Nous aurons ensemble, dans les prochains mois et dans les années à venir, à définir la ligne de « capacité de support » de nos milieux naturels, urbains et campagnards. Atteindre cet équilibre des écosystèmes doit faire partie de nos stratégies touristiques québécoises.
La valeur hawaïenne du « kuleana » (responsabilité) doit nous guider à l’avenir. Responsabilité individuelle et responsabilité en tant qu’acteur du tourisme.
Jean-Michel Perron
Conseiller en tourisme (PARConseils.ca) et blogueur (Tourte Voyageuse)
[1] Pour l’Histoire : il devint un état en 1959 sans l’accord du peuple hawaïen. Avec l’Apology Resolution du 23 novembre 1993, le Congrès américain souligne ainsi ce point en reconnaissant que le peuple hawaïen n’avait jamais renoncé à sa souveraineté au profit des États-Unis. En droit international, le statut d’Hawaï est donc non légal, ni valide. Lors de la candidature de Barak Obama, lui qui est né à Hawaï, c’est sur ce fait qu’on l’accusa de ne pas être né aux États-Unis, donc qu’il ne pouvait prétendre devenir président !
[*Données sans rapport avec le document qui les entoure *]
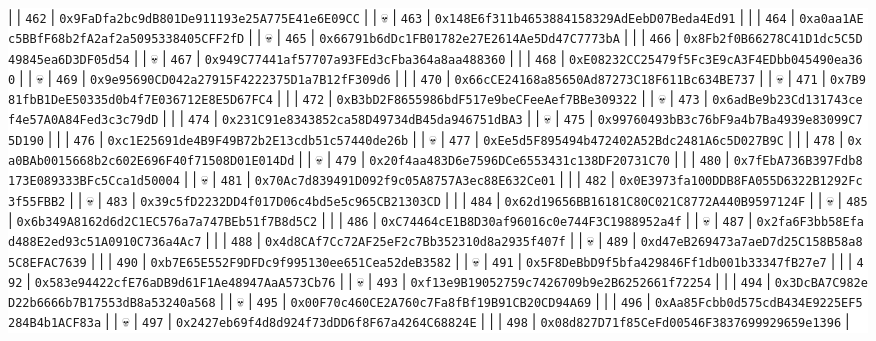 |  | `462` | `0x9FaDfa2bc9dB801De911193e25A775E41e6E09CC` |
| 💀 | `463` | `0x148E6f311b4653884158329AdEebD07Beda4Ed91` |
|  | `464` | `0xa0aa1AEc5BBfF68b2fA2af2a5095338405CFF2fD` |
| 💀 | `465` | `0x66791b6dDc1FB01782e27E2614Ae5Dd47C7773bA` |
|  | `466` | `0x8Fb2f0B66278C41D1dc5C5D49845ea6D3DF05d54` |
| 💀 | `467` | `0x949C77441af57707a93FEd3cFba364a8aa488360` |
|  | `468` | `0xE08232CC25479f5Fc3E9cA3F4EDbb045490ea360` |
| 💀 | `469` | `0x9e95690CD042a27915F4222375D1a7B12fF309d6` |
|  | `470` | `0x66cCE24168a85650Ad87273C18F611Bc634BE737` |
| 💀 | `471` | `0x7B981fbB1DeE50335d0b4f7E036712E8E5D67FC4` |
|  | `472` | `0xB3bD2F8655986bdF517e9beCFeeAef7BBe309322` |
| 💀 | `473` | `0x6adBe9b23Cd131743cef4e57A0A84Fed3c3c79dD` |
|  | `474` | `0x231C91e8343852ca58D49734dB45da946751dBA3` |
| 💀 | `475` | `0x99760493bB3c76bF9a4b7Ba4939e83099C75D190` |
|  | `476` | `0xc1E25691de4B9F49B72b2E13cdb51c57440de26b` |
| 💀 | `477` | `0xEe5d5F895494b472402A52Bdc2481A6c5D027B9C` |
|  | `478` | `0xa0BAb0015668b2c602E696F40f71508D01E014Dd` |
| 💀 | `479` | `0x20f4aa483D6e7596DCe6553431c138DF20731C70` |
|  | `480` | `0x7fEbA736B397Fdb8173E089333BFc5Cca1d50004` |
| 💀 | `481` | `0x70Ac7d839491D092f9c05A8757A3ec88E632Ce01` |
|  | `482` | `0x0E3973fa100DDB8FA055D6322B1292Fc3f55FBB2` |
| 💀 | `483` | `0x39c5fD2232DD4f017D06c4bd5e5c965CB21303CD` |
|  | `484` | `0x62d19656BB16181C80C021C8772A440B9597124F` |
| 💀 | `485` | `0x6b349A8162d6d2C1EC576a7a747BEb51f7B8d5C2` |
|  | `486` | `0xC74464cE1B8D30af96016c0e744F3C1988952a4f` |
| 💀 | `487` | `0x2fa6F3bb58Efad488E2ed93c51A0910C736a4Ac7` |
|  | `488` | `0x4d8CAf7Cc72AF25eF2c7Bb352310d8a2935f407f` |
| 💀 | `489` | `0xd47eB269473a7aeD7d25C158B58a85C8EFAC7639` |
|  | `490` | `0xb7E65E552F9DFDc9f995130ee651Cea52deB3582` |
| 💀 | `491` | `0x5F8DeBbD9f5bfa429846Ff1db001b33347fB27e7` |
|  | `492` | `0x583e94422cfE76aDB9d61F1Ae48947AaA573Cb76` |
| 💀 | `493` | `0xf13e9B19052759c7426709b9e2B6252661f72254` |
|  | `494` | `0x3DcBA7C982eD22b6666b7B17553dB8a53240a568` |
| 💀 | `495` | `0x00F70c460CE2A760c7Fa8fBf19B91CB20CD94A69` |
|  | `496` | `0xAa85Fcbb0d575cdB434E9225EF5284B4b1ACF83a` |
| 💀 | `497` | `0x2427eb69f4d8d924f73dDD6f8F67a4264C68824E` |
|  | `498` | `0x08d827D71f85CeFd00546F3837699929659e1396` |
[2] Touristes en provenance du hors-Québec incluant le ROC. Source : Tourisme Québec, 2017.
[3] Tout le nord du Québec possède un potentiel immense en développement touristique, mais la réalité en volume de touristes d’agrément est infime faute d’accessibilité, de capacité d’accueil et de développement de l’offre touristique.